Bülent und die Wölfe

Bei den Wahlen in der Türkei spielten Faschisten, Ultranationalisten und Militärs die Hauptrolle

"Die Türkei wird Apos Grab sein", grölten Anhänger der ultranationalistischen Nationalen Bewegungspartei (MHP) in der Wahlnacht von Sonntag auf Montag auf den Straßen Istanbuls und Ankaras, nachdem die ersten Hochrechnungen das erahnen ließen, was sie selbst nicht erwartet hatten: Nachdem die MHP bei den Wahlen vor vier Jahren noch an der Zehn-Prozent-Hürde gescheitert war, wurde sie diesmal mit über 18 Prozent zweitstärkste Partei.

Um Mitternacht rollten denn auch die ersten Konvois mit Anhängern der Siegerparteien durch die Straßen türkischer Großstädte. Mit den typischen Accessoires ausgerüstete MHPler - Fahnen mit drei Halbmonden oder dem heulenden Wolf, Wahrzeichen der Bewegung der faschistisch-türkistischen Grauen Wölfe - fuhren durch die Innenstädte, riefen faschistische Slogans und machten mit der Hand das Wolfszeichen: erhobener Zeige- und kleiner Finger bei geschlossener Faust. Ein Alptraum: Die Türkei soll noch türkischer werden.
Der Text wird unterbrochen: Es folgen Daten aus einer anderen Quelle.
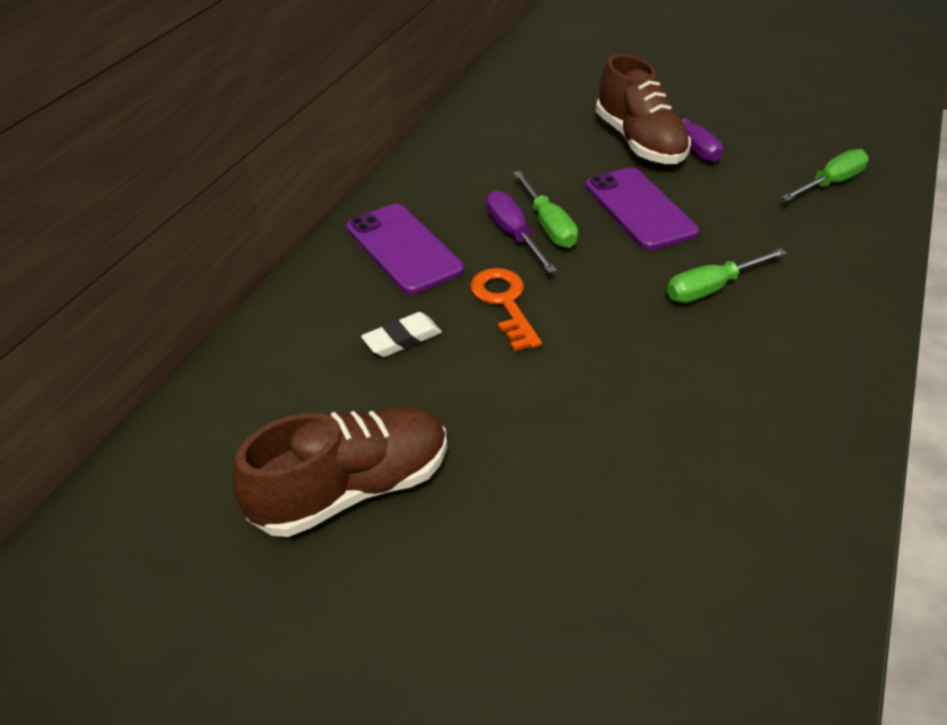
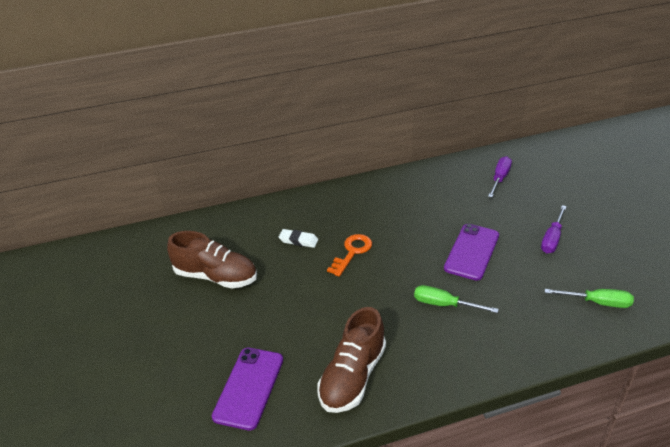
camera: 50 degrees right, 5 degrees down
purple phone [346,204,464,294] -> purple phone moved to [212,348,283,430]
purple screwdriver [486,190,557,273] -> purple screwdriver moved to [488,156,512,197]
green screwdriver [513,171,578,248] -> none
brown shoe [596,54,691,164] -> brown shoe moved to [317,307,386,413]

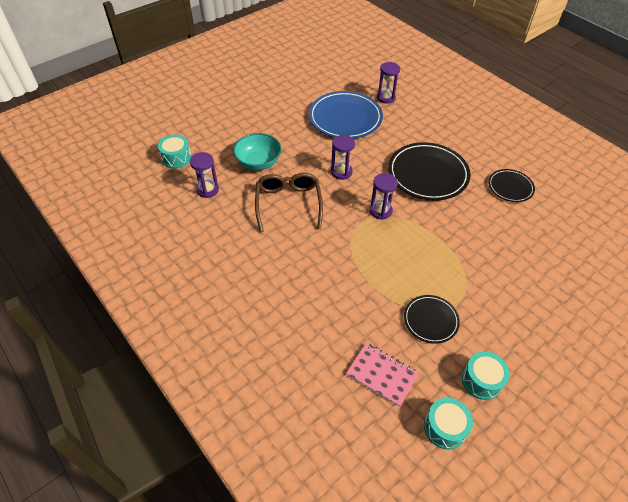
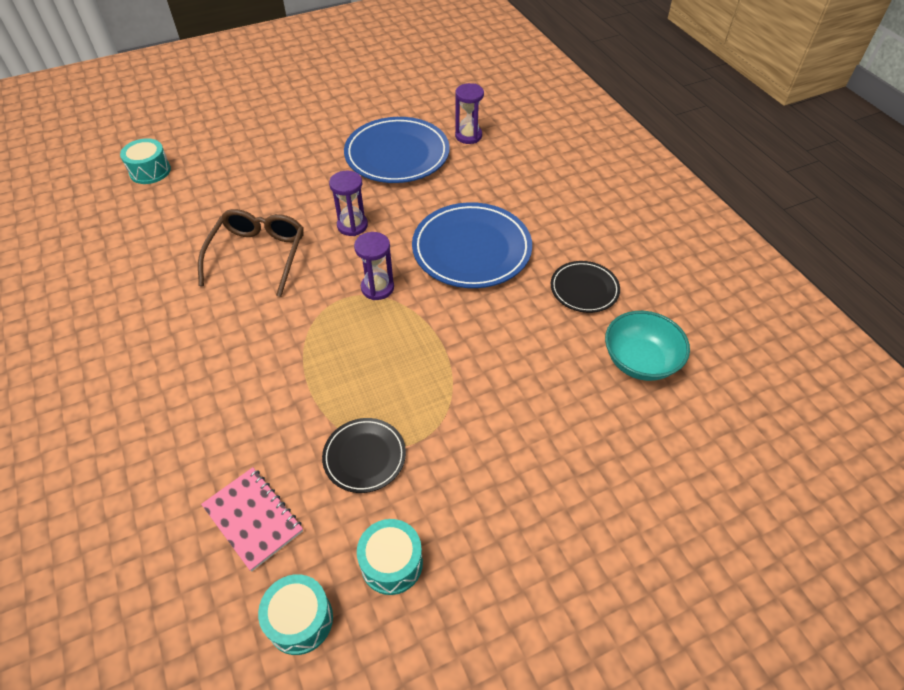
camera: 15 degrees right, 0 degrees up
purple hourglass [190,152,219,198] -> none
turquoise bowl [233,133,282,171] -> turquoise bowl moved to [605,311,690,381]
black plate [388,142,470,201] -> blue plate [412,202,532,288]

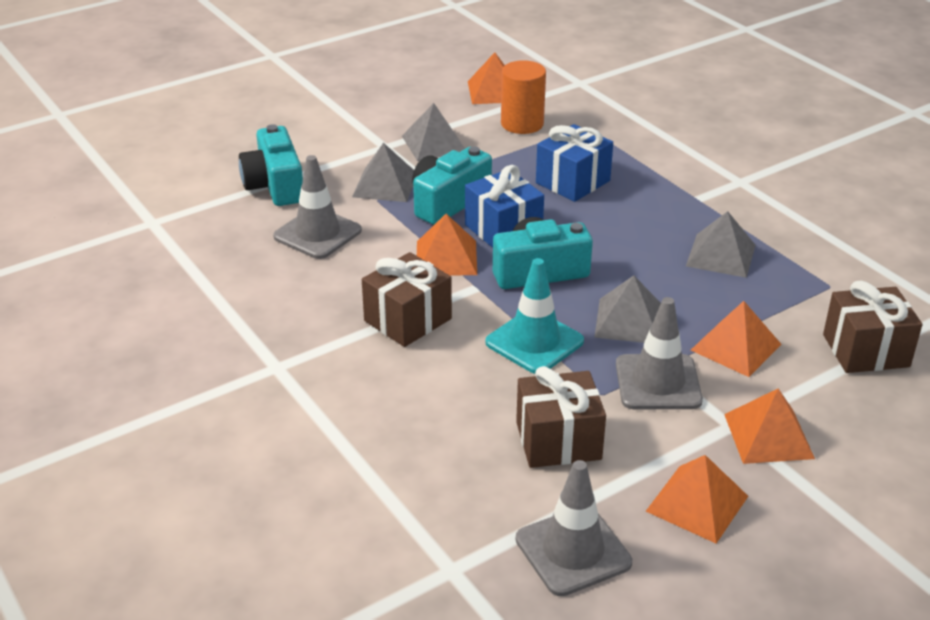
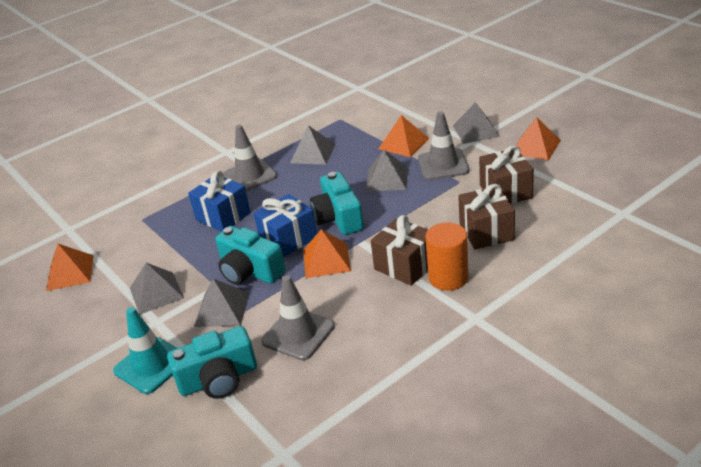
camera: 90 degrees left, 0 degrees up
turquoise traffic cone [485,258,584,374] -> turquoise traffic cone moved to [113,307,177,394]
orange cylinder [501,60,546,134] -> orange cylinder moved to [425,222,469,291]
grey traffic cone [516,460,632,596] -> grey traffic cone moved to [223,125,277,191]
orange pyramid [724,388,815,464] -> grey pyramid [453,102,500,144]
brown gift [823,280,923,373] -> brown gift moved to [458,184,515,249]

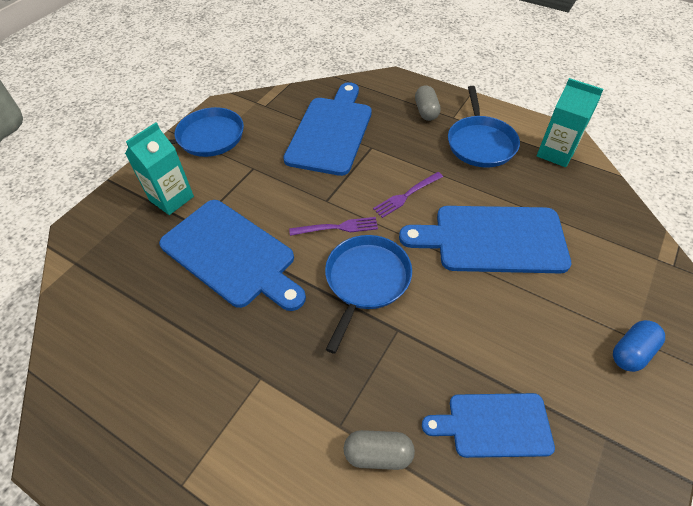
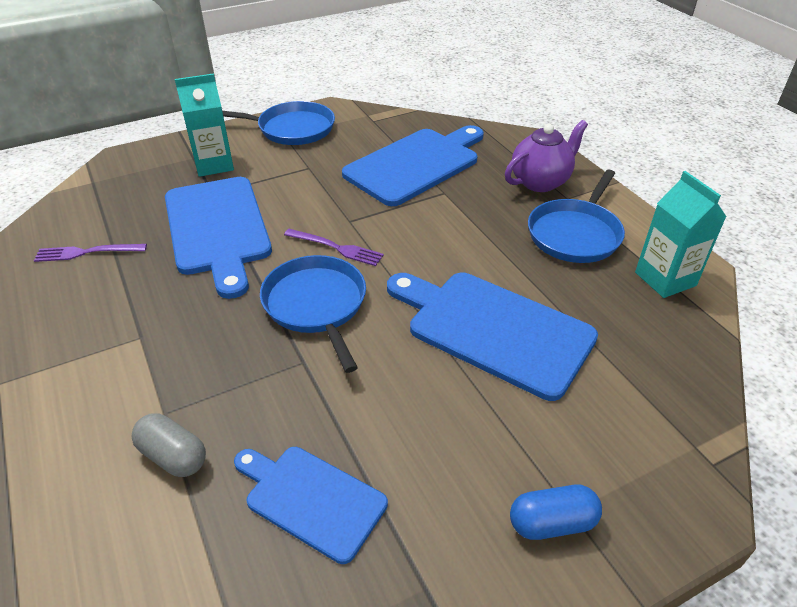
camera: 30 degrees right, 10 degrees down
blue pan [325,235,412,354] -> blue pan turned 75 degrees counterclockwise [260,255,366,373]
purple fork [373,172,443,218] -> purple fork moved to [34,244,147,262]
grey capsule [415,85,441,121] -> purple teapot [505,120,588,192]

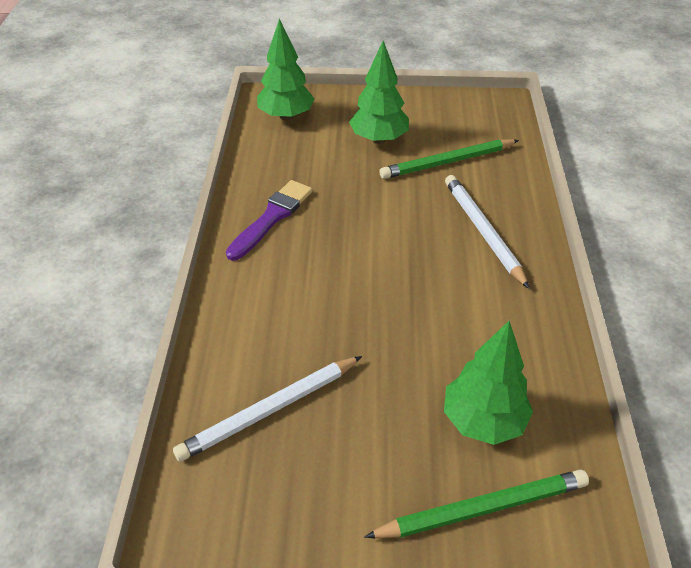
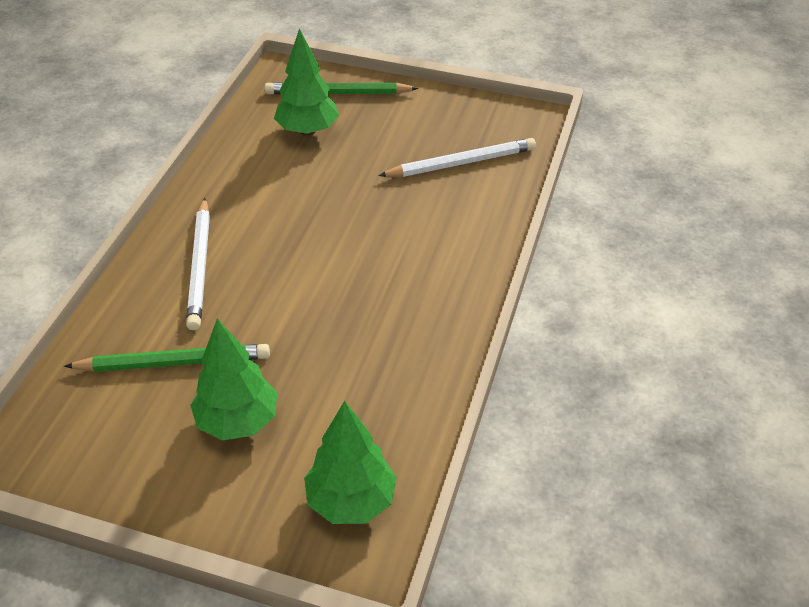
camera: 165 degrees left, 0 degrees up
purple brush [226,180,312,261] -> none

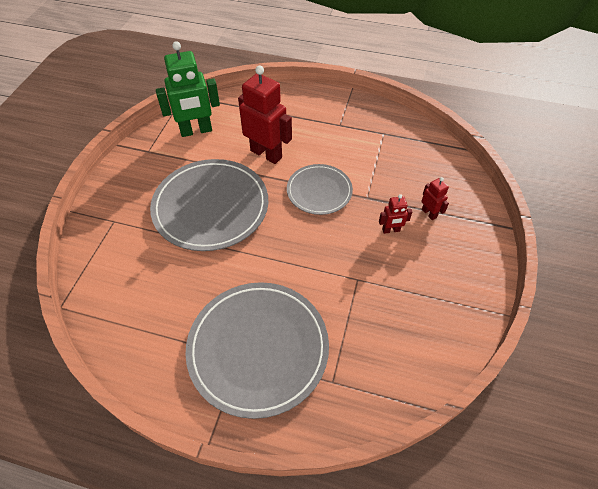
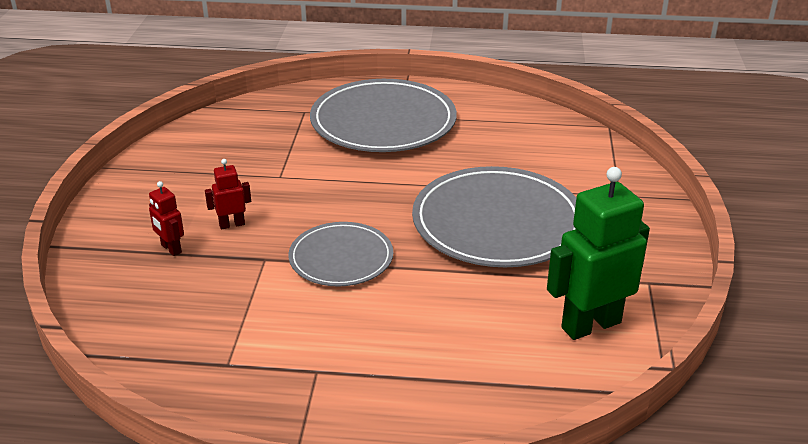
camera: 170 degrees right, 20 degrees down
red robot [238,66,292,164] -> none

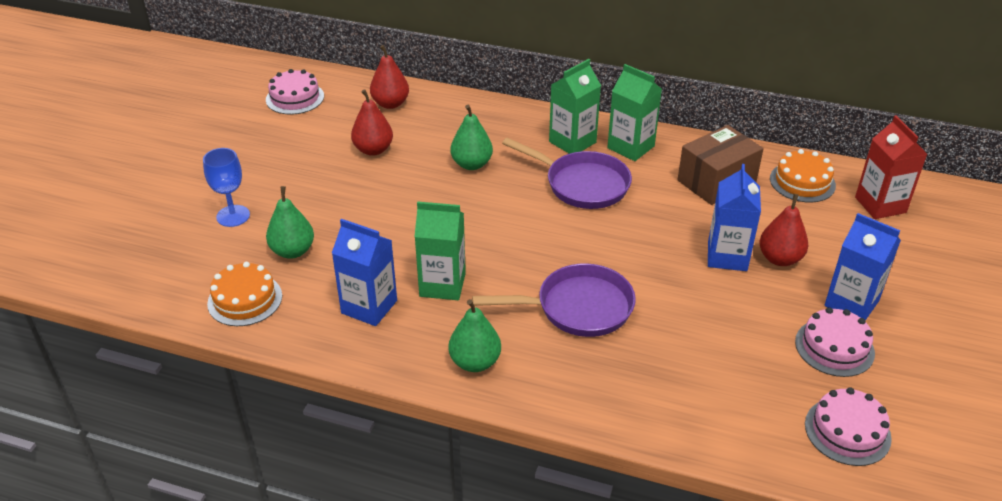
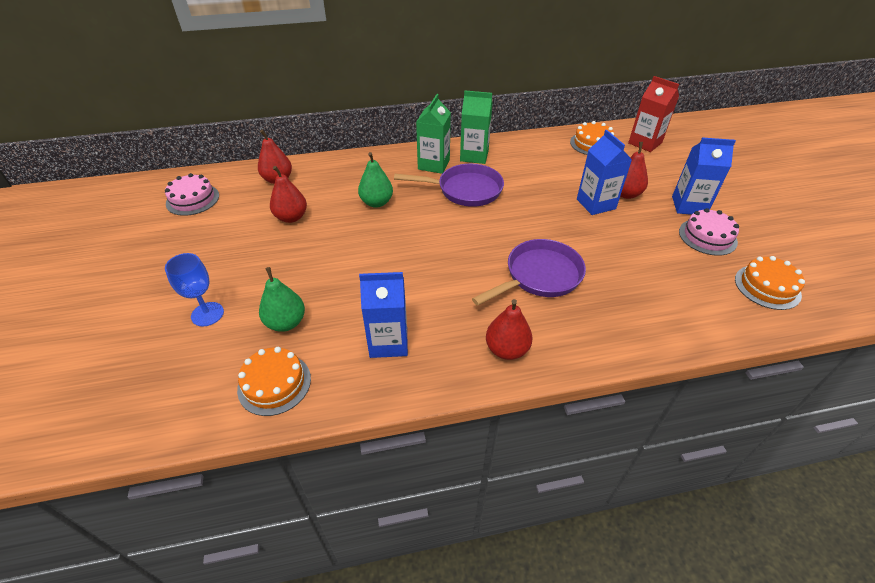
camera: 30 degrees left, 5 degrees up
green carton [415,201,466,300] -> none
green pear [449,299,501,372] -> red pear [486,299,532,360]
brown box [678,125,764,205] -> none
pink cake [805,387,892,466] -> orange cake [735,256,805,310]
Die Parteianhänger der nur dem Namen nach Demokratischen Linkspartei (DSP) zeigten diszipliniert Präsenz, ganz dem Image ihres stets bescheiden wirkenden Parteiführers Bülent Ecevit entsprechend: Ein Mann, der in den siebziger Jahren als Ministerpräsident gegen Kontraguerilla, Faschismus und die US-Dominanz in der Region wetterte, heute jedoch zu den ultranationalistischen Unterstützern des Militärs zählt.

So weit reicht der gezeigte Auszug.